Dearests, welcome to my life --
What do you do when your life falls into the abyss?
What can you do but climb out again?
(and write cartoon apology/love letters)
And start all over.
And even then my gallant little ship of soul was torpedoed once again when I couldn't respond with a can-do attitude or even a how-about-this-instead approach to a (perhaps somewhat unrealistic?) request from a friend in crisis. And having to put in public words how without-a-job our family is made it all more real than ever. And more and more the burden bore down how unpromising the horizon looks. And worst of all is how worthless I feel. How can I be any kind of helping hands if I have nothing in my hands to give?
But the Lord is mindful of me always. And when I am mindful of Him, I can come within earshot of His voice.
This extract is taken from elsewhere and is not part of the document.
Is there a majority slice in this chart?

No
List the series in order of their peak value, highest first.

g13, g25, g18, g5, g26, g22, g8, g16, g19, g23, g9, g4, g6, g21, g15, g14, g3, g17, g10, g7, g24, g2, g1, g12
I was poking around on my Gospel Library app and found a whole area with support materials for missionaries. In "Adjusting to Missionary Life" the first section is about understanding and managing stress.
Yup, I thought, even if my mission is just to live my life with some kind of dignity and peace and not drive the people around me crazy.
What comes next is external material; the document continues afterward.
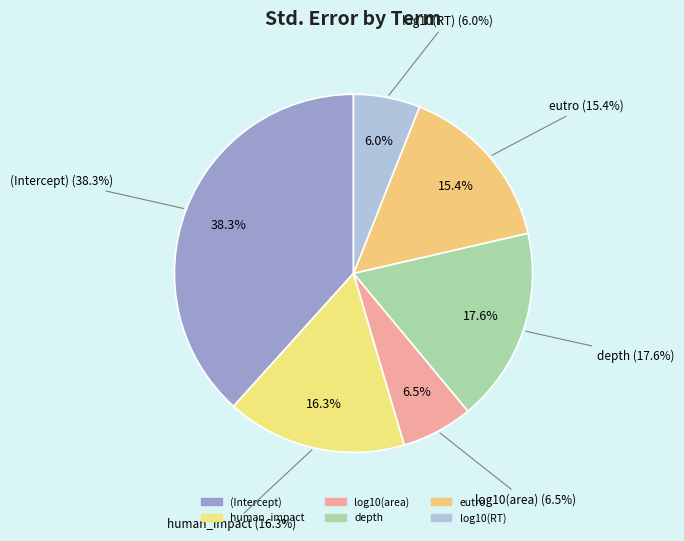

Which slice is the largest?

(Intercept)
I began to read and at these words . . .
"Be kind to yourself. Talk to yourself with the same kind, comforting words you would use with someone else. Everyone gets frustrated or makes mistakes sometimes. Know that the Lord understands. Imagine Him sitting close to you, listening and offering support. Remember, thoughts of helplessness, hopelessness, or harsh condemnation are not from the Lord."
. . . I began to sob, laying my head down on my arms there at the table.
For a moment it was if I really was sitting there with my Savior and He was listening to me and assuring me that I had it in me to carry on.
And so, here I am, carrying on. As usual. The Abyss is just my usual first stop on any important journey.